L’Ucraina è la culla del cristianesimo russo, che ha permeato la grammatica più profonda della sua civiltà e il suo legame con Mosca. Il nazionalismo ucraino, all’inizio del secolo scorso, era registrato in percentuali minime ed era impensabile per i figli di Kiev sentirsi al di fuori di un legame con la Russia. Se ai nostri occhi, oggi, tutto questo sembra un fatto lontano, è perché nel Novecento questa terra grande e di frontiera tra Ovest ed Est è stata percorsa in modo divisivo e con tendenze di lungo periodo, da tragedie monumentali: la crisi dello zarismo all’inizio del secolo; la persecuzione bolscevica in chiave anticristiana con il parallelo sfruttamento di risorse che impoverì il popolo “fratello” della Mosca leninista prima e stalinista dopo; la terribile carestia (chiamata “holodomor”), provocata dalla politica di annientamento dei contadini che resistevano alla collettivizzazione delle terre condotta da Stalin nel biennio 1932-33, e, per venire, un po’ pindaricamente a giorni più recenti, la tragedia atomica di Chernobyl e il pesante nodo di rapporti tra la Russia di Putin che ha rilanciato l’egemonia su un’Ucraina con una classe dirigente che non sembra essere stata all'altezza delle attese della sua gente.

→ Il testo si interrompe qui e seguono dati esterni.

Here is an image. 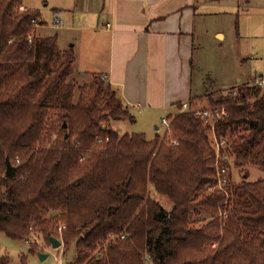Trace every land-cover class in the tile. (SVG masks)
Listing matches in <instances>:
<instances>
[{"label":"trees","instance_id":"1","mask_svg":"<svg viewBox=\"0 0 264 264\" xmlns=\"http://www.w3.org/2000/svg\"><path fill=\"white\" fill-rule=\"evenodd\" d=\"M21 5L0 0V233L20 241L38 232L52 243L63 222L64 254L74 252L66 264H264V178L249 180L250 168L264 171L262 89L209 97L228 113L216 127L225 163L244 172L220 188L200 118L180 111L153 139L121 134L112 122L136 116L118 90L97 74L72 82L73 49L62 51L56 33L35 35L34 20L47 23ZM7 158L14 178L5 176ZM38 251L33 244L19 263L0 252V264H31Z\"/></svg>","mask_w":264,"mask_h":264},{"label":"crops","instance_id":"2","mask_svg":"<svg viewBox=\"0 0 264 264\" xmlns=\"http://www.w3.org/2000/svg\"><path fill=\"white\" fill-rule=\"evenodd\" d=\"M213 1L230 2L229 11L240 5L239 0L236 5L235 0H23V6L41 13L47 23L41 28L54 30L61 50L73 49L75 78L104 77L136 122L156 124L177 115L183 103L193 106V98L204 97L194 95L195 61L201 20L222 13L207 8ZM57 18L61 24L54 28ZM215 36L226 38L220 30Z\"/></svg>","mask_w":264,"mask_h":264},{"label":"rangeland","instance_id":"3","mask_svg":"<svg viewBox=\"0 0 264 264\" xmlns=\"http://www.w3.org/2000/svg\"><path fill=\"white\" fill-rule=\"evenodd\" d=\"M236 5V0L233 2ZM237 10L229 11L227 6L230 2H214L208 5V9L218 10L217 12L207 14V17L201 20V41L199 43V55L196 59V77L194 81V95L209 94L208 97L195 100L194 107L202 108L210 106L209 97L217 100L221 94L229 93L233 88H240L244 85H250L251 79L256 76H264V0H252L250 3L245 0H239ZM224 7V8H223ZM226 8V9H225ZM21 10L24 6L21 5ZM225 10V12H224ZM231 13V14H230ZM50 17L47 21H50ZM223 31L226 38L221 40L215 36L216 31ZM33 33L37 36H46L55 34L54 30L33 27ZM250 49V51H249ZM64 51V50H62ZM199 65L202 69L199 71ZM100 79L106 80L103 77ZM240 79L242 83H238ZM70 80L79 86L89 84L94 81V76L86 77L84 80L75 78L73 73ZM250 80V81H248ZM79 92H76L78 96ZM114 129L121 134L124 133H141L144 132L149 138L156 134L164 136L166 126L162 120L156 124H150L144 119L132 123L130 121L116 120L112 122ZM158 126V129L157 127ZM46 144V143H45ZM231 178L234 183H239L243 179L244 172L231 166ZM250 181L264 178V171L259 168H250ZM6 176V174H5ZM150 196L155 198L165 209L170 210L173 202L165 195H160L150 190ZM66 224L61 222L54 230L55 237L62 242L59 248H53L42 233H33L28 239L20 241L14 240L7 235L0 233V252L6 253L12 263H19L20 256L23 253H29L33 244L39 246L36 254L29 256L31 264H66L74 260V252L71 249L65 256V242L63 231L59 227ZM115 239V236L113 237ZM111 241V239H110ZM109 241L105 243L103 249L106 250ZM217 243L212 244L215 247ZM39 253H47L49 256L41 260ZM100 259L105 258L102 251L98 249L95 252Z\"/></svg>","mask_w":264,"mask_h":264},{"label":"built area","instance_id":"4","mask_svg":"<svg viewBox=\"0 0 264 264\" xmlns=\"http://www.w3.org/2000/svg\"><path fill=\"white\" fill-rule=\"evenodd\" d=\"M60 19H55L54 23L51 25L54 28L60 27ZM40 26L38 21L34 20V27ZM108 26H111L108 24ZM104 78V77H103ZM251 86L260 87L262 89V92L264 93V77L263 76H256L251 79L250 82ZM231 94L237 96L238 90L234 89L230 91ZM192 112L196 117L200 118L206 126H208V135L212 142V145L214 147V150L216 151V160H217V175L219 177V187L224 188L226 185H228L231 182V177L229 175L230 169L226 165L225 162H228L230 160V156L224 152V149L226 147L227 141L225 139H220L217 135L216 127L218 122L223 119L225 116H227V110L225 106H207V107H193L189 102H185L182 104L181 112ZM162 124L166 126V131H169L171 120L168 118H164L162 120ZM164 134V135H165ZM108 140V138L106 139ZM103 139H99V142H102ZM177 142L175 141L174 144ZM19 162V160H17ZM66 228L65 225L59 227V230L62 232V230ZM62 264V262H61Z\"/></svg>","mask_w":264,"mask_h":264},{"label":"water","instance_id":"5","mask_svg":"<svg viewBox=\"0 0 264 264\" xmlns=\"http://www.w3.org/2000/svg\"><path fill=\"white\" fill-rule=\"evenodd\" d=\"M17 174V167L12 163V161L7 158L6 159V177L8 178H14ZM51 242L53 248H59L62 246V242L57 239L56 237H51ZM38 256L41 258V260H45L48 258L47 253H39Z\"/></svg>","mask_w":264,"mask_h":264}]
</instances>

Il prisma a cui Simona Merlo ha sottoposto luci e ombre è quello della storia ecclesiale, così profondamente intessuta con il vissuto della popolazione e dello Stato. E’ la storia di una crisi plurima e delle risposte che la chiesa si è data.
E’ la crisi provocata dalla concessione della libertà di culto da parte di Nicola II che pone la Chiesa in una posizione nuova rispetto alla società; è la crisi interna alla chiesa che si consuma in uno scontro pesante tra i fautori di una presenza adulta dei laici e i contrari appoggiati in gran parte dalle gerarchie ecclesiastiche; è poi la crisi provocata dal bolscevismo che prima proclama la libertà di culto ma poi incarna l’ateismo militante favorendo scismi che devono, nelle intenzioni dei capi comunisti (e qui la documentazione è particolarmente rilevante per coglierli con un giudizio più maturo e al di fuori di una vulgata che è stata egemonica e falsificante), portare all’implosione della fede.
Ma è proprio in questa dolorosissima e sanguinosa lacerazione che da tutta la chiesa scaturiscono energie di resistenza e promozione umana incredibili, che sfuggono nella loro portata agli stessi protagonisti di quella storia, talvolta collocati su opposte visioni nei riguardi del regime sovietico eppure testimoni di una ricerca commovente di libertà o di un modus vivendi che consenta di uscire dall’annullamento. Simona Merlo restituisce il profilo di figure come Ezemplijarski, di vescovi martiri, di figure come i padri Aleksandr Glagolev e Michail Edlinskij, e analizza soprattutto la vicenda di due comunità di Kiev, gettando nuova luce sulla storia di padre Spiridon e su padre Anatol Zurakovskij, che morì fucilato nel 1937.